Vaccinated people far outnumber unvaccinated people, said Russell, and those most likely to be vaccinated and boosted are older because they're more vulnerable to COVID, but also more likely to get severely ill and die.

Within that group will be people who don't mount a good immunity response to the vaccine, but that doesn't mean vaccines aren't working, he stressed.

According to a study published in the Lancet, vaccines have averted nearly 20 million deaths worldwide.

Memorial University of Newfoundland
Memorial University of Newfoundland

The other potential danger of the province's current definitions of protected and unprotected is they create a false sense of security, said Russell.

"If you think you can't possibly be infected because, you know, you've got this protective status, then you run the risk of infecting others," he said, citing as an example someone deciding not to mask in a long-term care home, only to later discover they were infected.

The risk of exposure is also higher now, noted Russell, with no protective measures, such as masking or distancing, in place, and the dominant strains being the highly transmissible Omicron variants. So while some people didn't get infected before, even if they didn't have a good immune response, because they weren't exposed, he believes more vulnerable people will get sick and die.

Shift in goal

Furness believes the first point of uncertainty in the province redefining protection is that while people maintain "really good protection" against severe illness and death after two doses, effectiveness "wanes down very low" when the measure is symptomatic infection.

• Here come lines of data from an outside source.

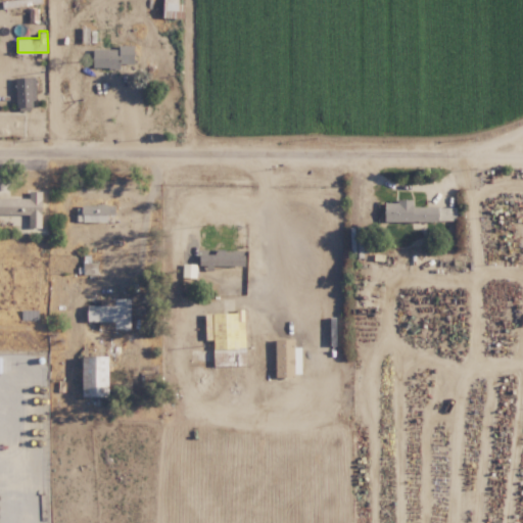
[(29,198),(0,197),(0,224),(42,226),(43,190),(29,190),(29,198)]
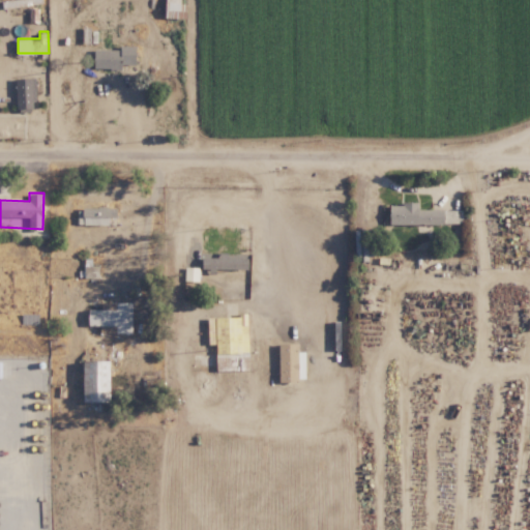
[(390,224),(443,224),(443,209),(418,209),(418,203),(391,203),(390,224)]
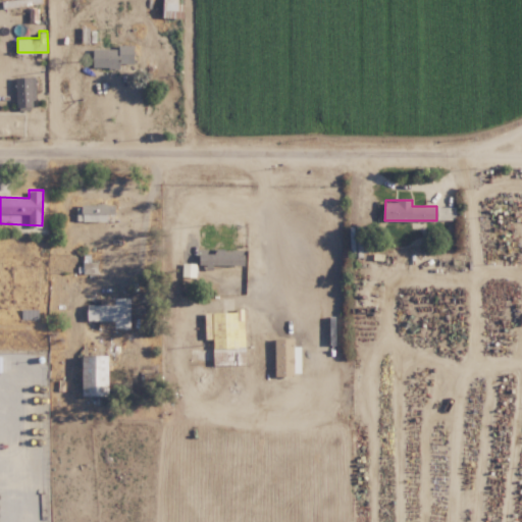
[(75,221),(104,220),(104,205),(75,206),(75,221)]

"Both measures matter, but they're different," he said.

Similarly, data shows a third dose provides "noticeably better long-lasting protection" against severe illness and death, and protects against infection, but only for a brief period of time before it fades again.

"So I think … part of the problem is, what's the goal of the vaccine now? It used to be to prevent transmission and it's not very effective at doing that unless you continue to get boosted," said Furness.


"So scientifically, logically, we would either say this is a three-dose vaccine, in terms of the jump in improvement performance after a third booster for long term effects."

Or "we could … say that this is a vaccine you need to subscribe to, and you need to have a booster, it looks like about every three months, if you want to maintain maximum protection against infection. That's politically unpalatable," he said.

Furness believes that's why the province is still studying the issue.

"They're not waiting for more data," he said. "I think they're trying to figure out what to do politically that is going to minimize political harm.

"And I don't like that because I think while they're dithering, we're actually maximizing health harm."

That harm, he said, is "everyone's belief that they're fine, that they're 'protected,' in finger quotes, and that we don't need to do anything else."

That has led to "massive" transmission of COVID-19, hospitalizations, an estimated 10 to 15 per cent of the workforce off sick, a labour shortage which is partly driving inflation, and deaths, said Furness.

"So we've got social, health and economic consequences that are horrible."

Furness recommends the province consider adopting the "fully vaccinated" terminology and define it as having three doses, regardless of whether they're monovalent or bivalent vaccines. That would mean focusing on preventing severe illness and death from COVID, he said.

While Furness would like to see the province focus on preventing transmission as well, he contends that would require multiple measures, such as indoor air quality improvements and at least some masking mandates.

"In terms of policy, it's pretty hard to defend compelling frequent boosters when we're not doing anything else to stop transmission, because those boosters on their own, they just won't be effective," he said.